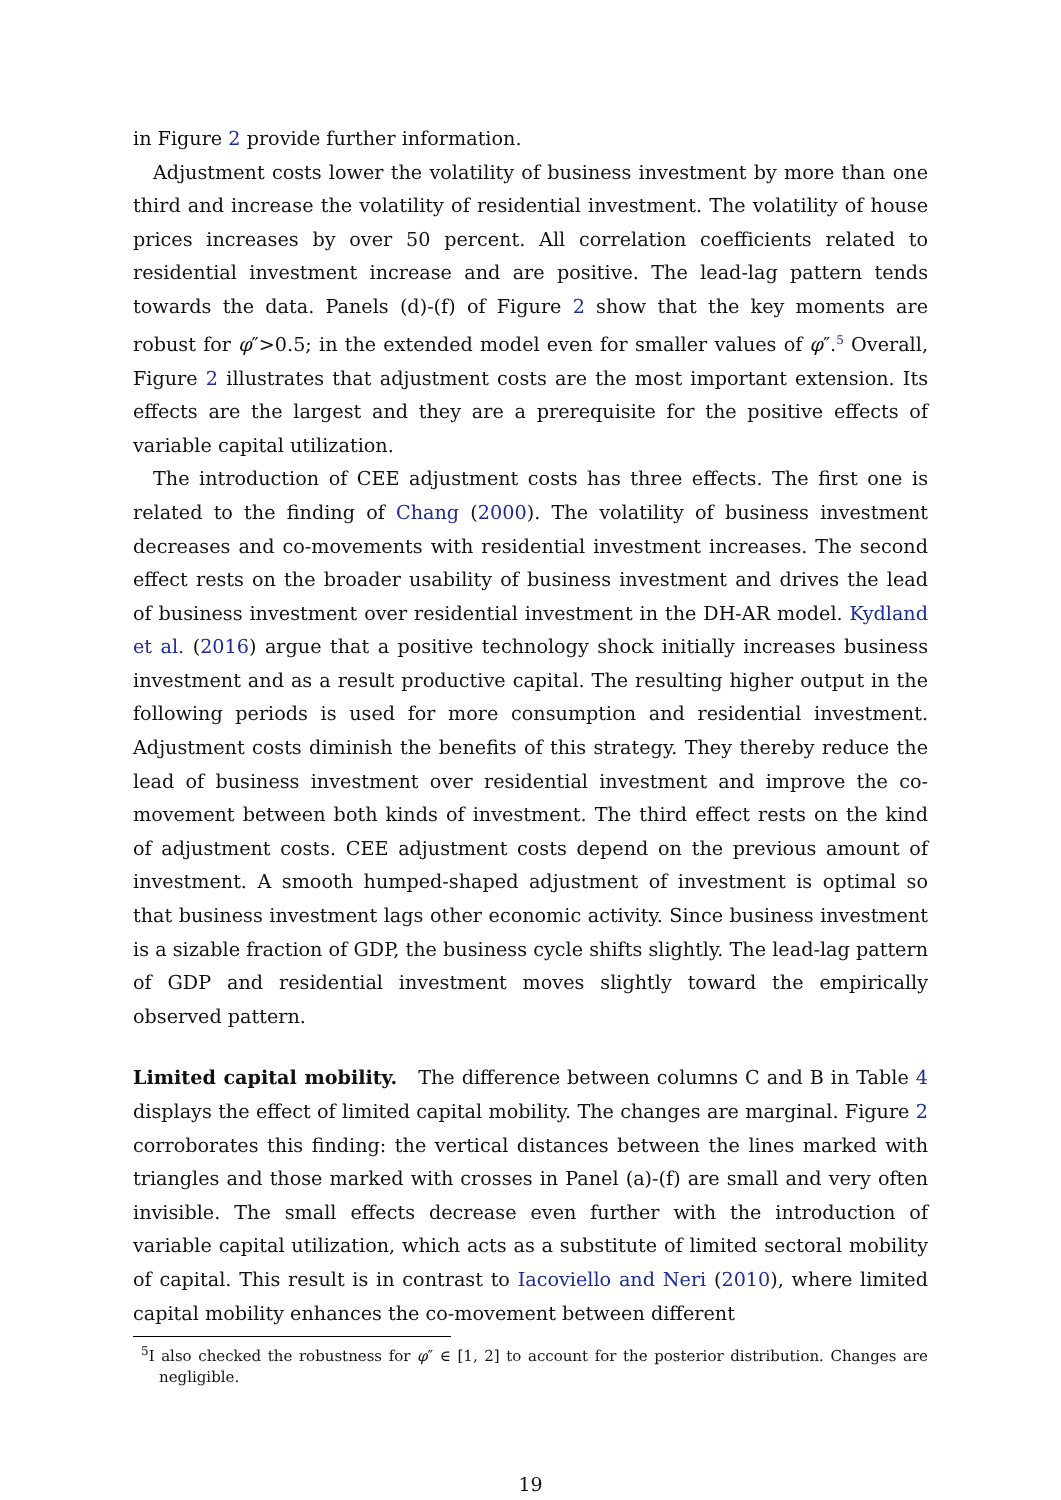in Figure 2 provide further information.
Adjustment costs lower the volatility of business investment by more than one third and increase the volatility of residential investment. The volatility of house prices increases by over 50 percent. All correlation coefficients related to residential investment increase and are positive. The lead-lag pattern tends towards the data. Panels (d)-(f) of Figure 2 show that the key moments are robust for φ″>0.5; in the extended model even for smaller values of φ″.<sup>5</sup> Overall, Figure 2 illustrates that adjustment costs are the most important extension. Its effects are the largest and they are a prerequisite for the positive effects of variable capital utilization.
The introduction of CEE adjustment costs has three effects. The first one is related to the finding of Chang (2000). The volatility of business investment decreases and co-movements with residential investment increases. The second effect rests on the broader usability of business investment and drives the lead of business investment over residential investment in the DH-AR model. Kydland et al. (2016) argue that a positive technology shock initially increases business investment and as a result productive capital. The resulting higher output in the following periods is used for more consumption and residential investment. Adjustment costs diminish the benefits of this strategy. They thereby reduce the lead of business investment over residential investment and improve the co-movement between both kinds of investment. The third effect rests on the kind of adjustment costs. CEE adjustment costs depend on the previous amount of investment. A smooth humped-shaped adjustment of investment is optimal so that business investment lags other economic activity. Since business investment is a sizable fraction of GDP, the business cycle shifts slightly. The lead-lag pattern of GDP and residential investment moves slightly toward the empirically observed pattern.
Limited capital mobility. The difference between columns C and B in Table 4 displays the effect of limited capital mobility. The changes are marginal. Figure 2 corroborates this finding: the vertical distances between the lines marked with triangles and those marked with crosses in Panel (a)-(f) are small and very often invisible. The small effects decrease even further with the introduction of variable capital utilization, which acts as a substitute of limited sectoral mobility of capital. This result is in contrast to Iacoviello and Neri (2010), where limited capital mobility enhances the co-movement between different
<sup>5</sup> I also checked the robustness for φ″ ∈ [1, 2] to account for the posterior distribution. Changes are negligible.
19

» **Directions**: Your answer should be the lines from the opening of the records through the line with "Adjustment costs lower", both ends retyped exactly and pictures left out.

» **Solved exercise**:
in Figure 2 provide further information.
Adjustment costs lower the volatility of business investment by more than one third and increase the volatility of residential investment. The volatility of house prices increases by over 50 percent. All correlation coefficients related to residential investment increase and are positive. The lead-lag pattern tends towards the data. Panels (d)-(f) of Figure 2 show that the key moments are robust for φ″>0.5; in the extended model even for smaller values of φ″.<sup>5</sup> Overall, Figure 2 illustrates that adjustment costs are the most important extension. Its effects are the largest and they are a prerequisite for the positive effects of variable capital utilization.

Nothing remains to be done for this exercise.